Another specialist told her arthritis was so bad she needed to pack it in. As a PE teacher (as well as maths) at Blackwater Community School in Lismore, it would have an effect on her profession too.
“There were a lot of rows at home. My mother begged me to stop playing but my father was looking overseas to see if there was anything that could be done. He asked the consultant Tom McCarthy about getting a knee replacement – there is no cartilage there, it’s just bone on bone. So I had a reconstruction, which is where you take a bit of the hamstring and put it across your kneecap to act as a stabiliser because there was nothing keeping my knee in alignment.
“Thankfully I made it back when we won the All-Ireland (Intermediate Final) the following year.”
And now, she is still around, as Waterford perform in the knockout stages of the Liberty Insurance All-Ireland Senior Camogie Championship for the first time in their history.
“I don’t know if I’ll be playing next year or the year after. I could be up all night in tremendous pain with my knee. I’m on tablets for the arthritis but I’ve come to accept it, that’s it for me.

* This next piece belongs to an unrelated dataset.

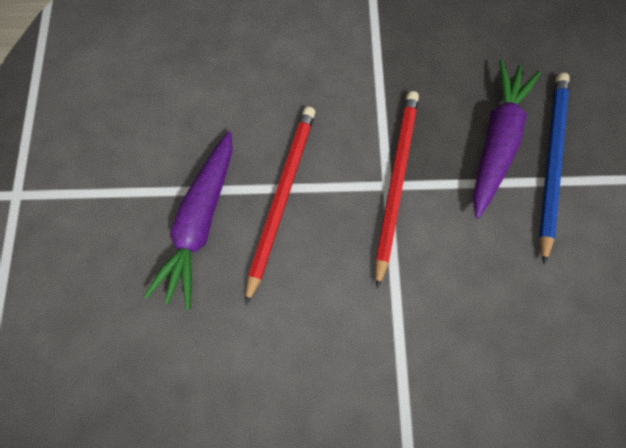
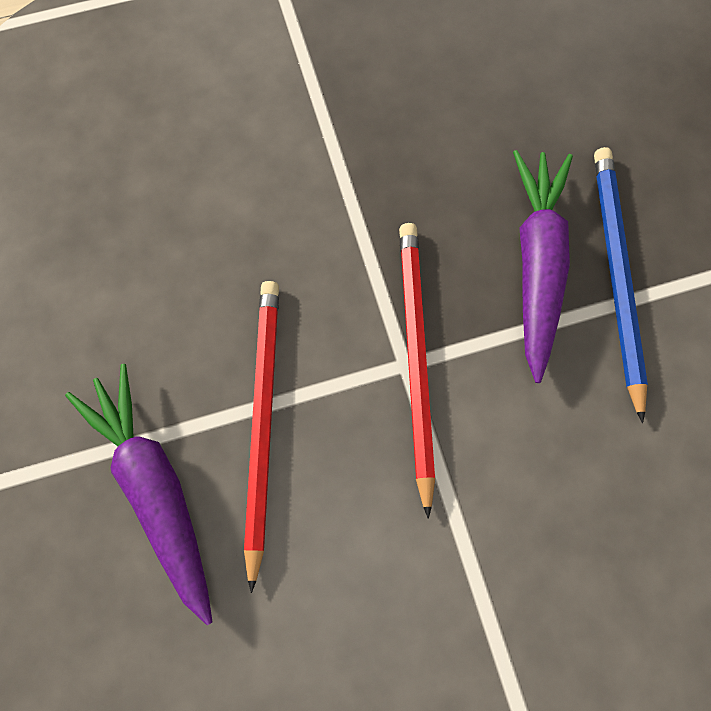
camera: 15 degrees left, 0 degrees up
(200, 223) = (155, 489): purple carrot -> purple carrot turned 150 degrees clockwise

“I’ll just play until I can’t play anymore and I’ll be happy with that… From being told I’d be in a wheelchair by the time I was 30 at the age of 16, to being where I am now, is down to the physios, my family and all the people around me who kept believing in me and said we’d find other ways. And we did find other ways thankfully.
“Now, my whole thing is that I want to put the Waterford jersey in a better position for the girls going forward.”
That has already been achieved but beating Tipperary in this evening’s Quarter-Final at Páirc Ui Chaoimh (5.30pm) would be a further boost in a county making significant strides with its underage endeavours.
“We’re not going to do anything differently to what we’ve done in the last couple of games. We’re going to focus on the performance. We had Galway, Kilkenny, Clare and Limerick – whatever the team is, we’ll try and win.
“They might look at us and think they had the easier draw in not getting Galway – but we have to just look out ourselves and try produce our best performance.”